Braille is a tactile writing system for those who cannot see. Created by French educator and inventor Louis Braille, who lost his sight as a result of a childhood accident, the embossed dots allow those visually impaired to read like normal people do.
But when it comes to the real world of the two, both normal typeface for normal people and braille for the visually impaired, don't go along together.
Braille is like a language encrypted by some sort of unknown code, and it's usually a companion to most people's visual language - an add-on for some situation.
Exploring the limits of typeface design, Tokyo-based designer Kosuke Takahashi has developed Braille Neue, an attempt to merge braille with Latin and Japanese alphabets, so they can appear in the same place.
The project features two main fonts: Braille Neue Standard, which features Latin characters, and Braille Neue Outline, which supports both Latin and Japanese characters.
To come up with the idea, Takahashi wondered if braille might be something that sighted people could learn to read with their eyes rather than their hands.
"It all started from simple question, ‘How can I read braille?’ ‘Does it become a character if I connect the dots?'" Takahashi said. "Even though it is the same letter, it felt incongruous that sighted people could not read it."
Essentially, Takahashi’s typeface features characters overlaid with their braille equivalents (with the embossed dotted symbols).
But Takahashi's work is not an easy feat.
In English alphabet, for example, there are 26 different characters, while in English braille, there are as many as 250 different symbols, with each representing letters, numbers, articles ("a", "an", and "the"), and letter combinations (such as "ed" and "wh").

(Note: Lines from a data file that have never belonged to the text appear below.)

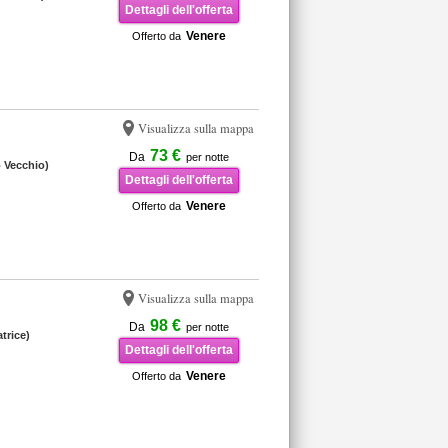
Dettagli dell'offerta
Venere
Offerto da
Visualizza sulla mappa
73 €
Da
per notte
o Vecchio)
Dettagli dell'offerta
Venere
Offerto da
Visualizza sulla mappa
98 €
Da
per notte
trice)
Dettagli dell'offerta
Venere
Offerto da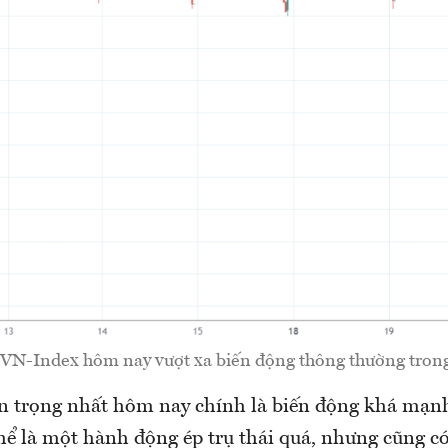
 VN-Index hôm nay vượt xa biến động thông thường trong 
n trọng nhất hôm nay chính là biến động khá mạnh
hể là một hành động ép trụ thái quá, nhưng cũng có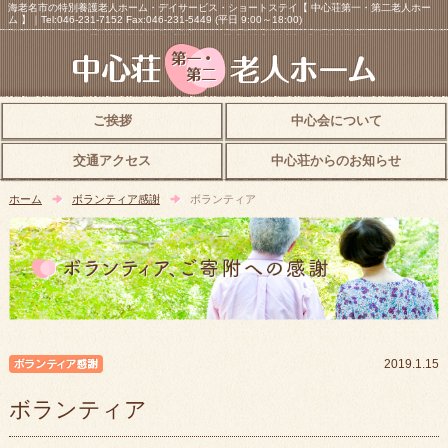
海老名市の特別養護老人ホーム・デイサービス・ショートステイ【 中心荘第一・第二老人ホー
ム 】｜Tel:046-231-7152 Fax:046-231-5449 (平日 9:00～18:00)
ご挨拶
中心会について
交通アクセス
中心荘からのお知らせ
ホーム
ボランティア感謝
ボランティア
ボランティア感謝
2019.1.15
ボランティア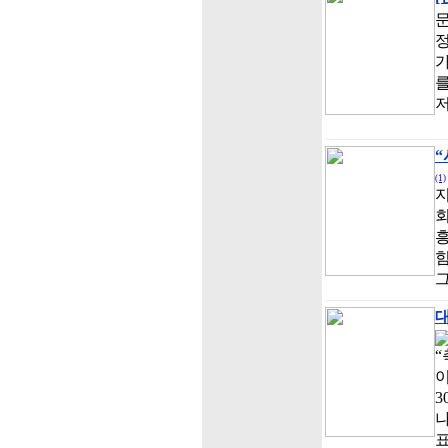
정
를
(1)
지
회
힘
“
이
3
나
표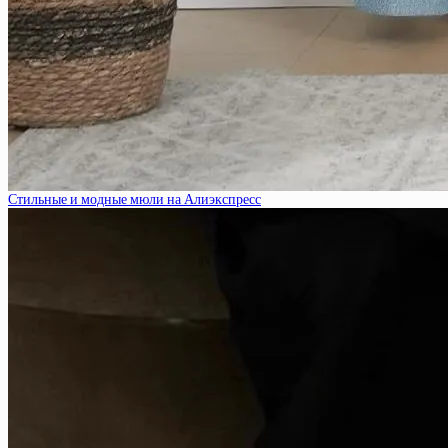
Стильные и модные мюли на Алиэкспресс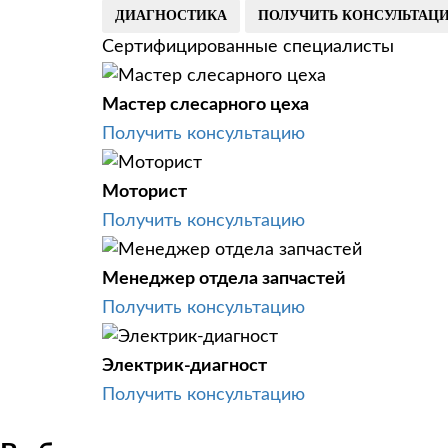
ДИАГНОСТИКА
ПОЛУЧИТЬ КОНСУЛЬТАЦ
Сертифицированные специалисты
Мастер слесарного цеха
Получить консультацию
Моторист
Получить консультацию
Менеджер отдела запчастей
Получить консультацию
Электрик-диагност
Получить консультацию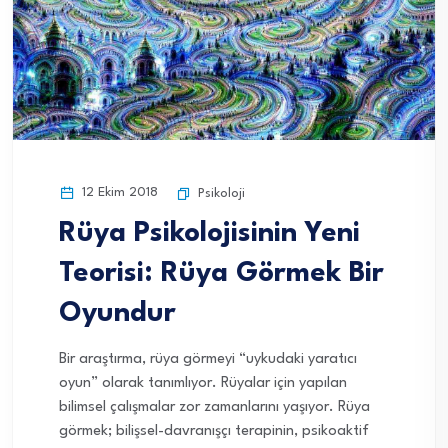
12 Ekim 2018
Psikoloji
Rüya Psikolojisinin Yeni
Teorisi: Rüya Görmek Bir
Oyundur
Bir araştırma, rüya görmeyi “uykudaki yaratıcı
oyun” olarak tanımlıyor. Rüyalar için yapılan
bilimsel çalışmalar zor zamanlarını yaşıyor. Rüya
görmek; bilişsel-davranışçı terapinin, psikoaktif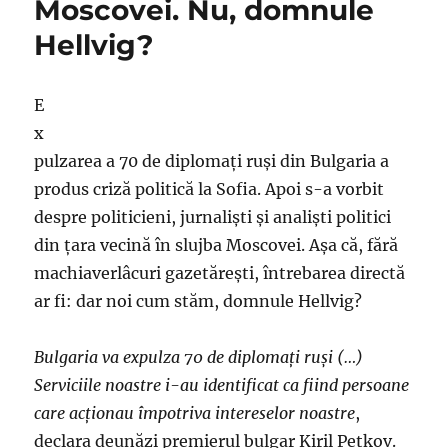
Moscovei. Nu, domnule
Hellvig?
E
x
pulzarea a 70 de diplomaţi ruşi din Bulgaria a
produs criză politică la Sofia. Apoi s-a vorbit
despre politicieni, jurnalişti şi analişti politici
din ţara vecină în slujba Moscovei. Aşa că, fără
machiaverlâcuri gazetăreşti, întrebarea directă
ar fi: dar noi cum stăm, domnule Hellvig?
Bulgaria va expulza 70 de diplomaţi ruşi (…)
Serviciile noastre i-au identificat ca fiind persoane
care acţionau împotriva intereselor noastre
,
declara deunăzi premierul bulgar Kiril Petkov.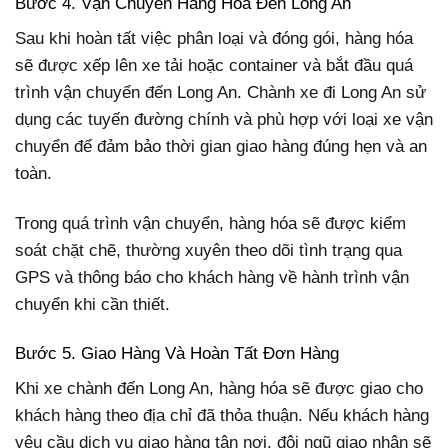
Bước 4. Vận Chuyển Hàng Hóa Đến Long An
Sau khi hoàn tất việc phân loại và đóng gói, hàng hóa
sẽ được xếp lên xe tải hoặc container và bắt đầu quá
trình vận chuyển đến Long An. Chành xe đi Long An sử
dụng các tuyến đường chính và phù hợp với loại xe vận
chuyển để đảm bảo thời gian giao hàng đúng hẹn và an
toàn.
Trong quá trình vận chuyển, hàng hóa sẽ được kiểm
soát chặt chẽ, thường xuyên theo dõi tình trạng qua
GPS và thông báo cho khách hàng về hành trình vận
chuyển khi cần thiết.
Bước 5. Giao Hàng Và Hoàn Tất Đơn Hàng
Khi xe chành đến Long An, hàng hóa sẽ được giao cho
khách hàng theo địa chỉ đã thỏa thuận. Nếu khách hàng
yêu cầu dịch vụ giao hàng tận nơi, đội ngũ giao nhận sẽ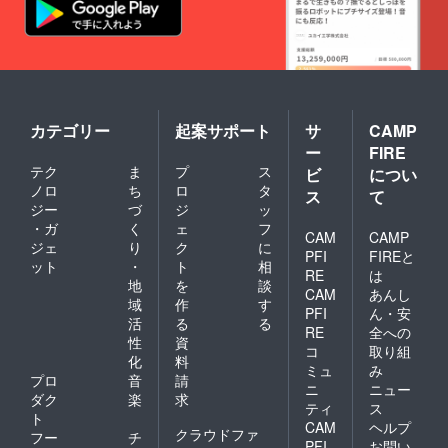
カテゴリー
起案サポート
サ
CAMP
ー
FIRE
テク
ま
プ
ス
ビ
につい
ノロ
ち
ロ
タ
ス
て
ジー
づ
ジ
ッ
・ガ
く
ェ
フ
CAM
CAMP
ジェ
り
ク
に
PFI
FIREと
ット
・
ト
相
RE
は
地
を
談
CAM
あんし
域
作
す
PFI
ん・安
活
る
る
RE
全への
性
資
コ
取り組
化
料
ミュ
み
プロ
音
請
ニ
ニュー
ダク
楽
求
ティ
ス
ト
CAM
ヘルプ
クラウドファ
フー
チ
PFI
お問い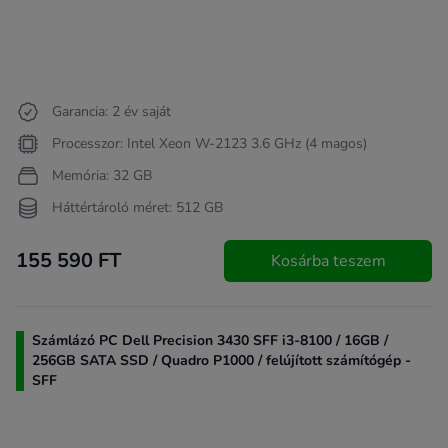
Garancia: 2 év saját
Processzor: Intel Xeon W-2123 3.6 GHz (4 magos)
Memória: 32 GB
Háttértároló méret: 512 GB
155 590 FT
Kosárba teszem
Számlázó PC Dell Precision 3430 SFF i3-8100 / 16GB /
256GB SATA SSD / Quadro P1000 / felújított számítógép -
SFF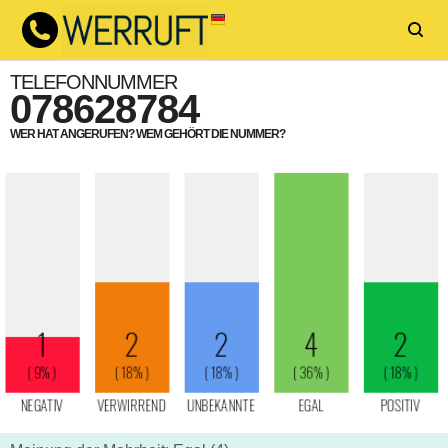
TELEFONNUMMER
078628784
WER HAT ANGERUFEN? WEM GEHÖRT DIE NUMMER?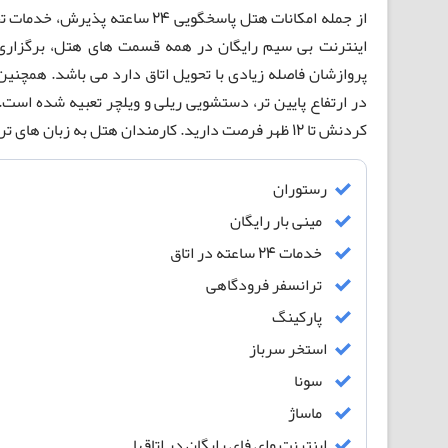
از جمله امکانات هتل پاسخگویی ۲۴
اینترنت بی سیم رایگان در همه قسمت های هتل، برگزاری 
پروازشان فاصله زیادی با تحویل اتاق دارد می باشد. همچنی
کردنش تا ۱۲ ظهر فرصت دارید. کارمندان هتل به زبان های ترکی، روسی، فرانسوی، انگلیسی و آلمانی صحبت می کنند.
رستوران
مینی بار رایگان
خدمات 24 ساعته در اتاق
ترانسفر فرودگاهی
پارکینگ
استخر سرباز
سونا
ماساژ
اینترنت وای فای رایگان در اتاقها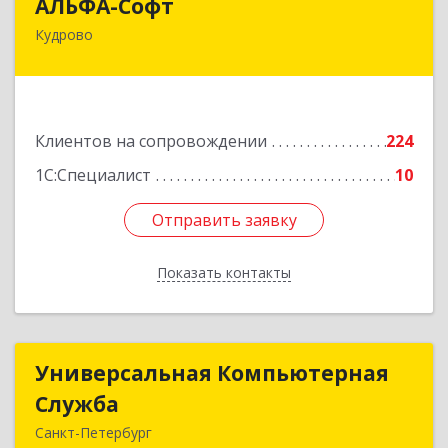
АЛЬФА-Софт
Кудрово
188692, Ленинградская обл, Всеволожский м.р-
н, г.п.Заневское, Кудрово г, Пражская ул, дом №
3, кв.305
Подробнее
Клиентов на сопровождении
224
1С:Специалист
10
Отправить заявку
Отправить заявку
Показать контакты
Назад
Универсальная Компьютерная
Универсальная Компьютерная
Служба
Служба
Санкт-Петербург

To develop the Braille Neue typeface, Takahashi altered both English and Japanese characters to conform to the braille grid, based on the Helvetica Neue. Takahashi then tweaking each letter to include braille characters, and the result is a typeface that looks modern and easy to read.
Takahashi 's hope is that the typeface will motivate more braille to be included in public spaces, as its inclusion is usually limited due to space restrictions. This is because his typeface negates the need to accommodate braille text separately.
As most sighted people can't read braille, Braille Neue would allow an easier cross flow of information between the sighted and the visually impaired.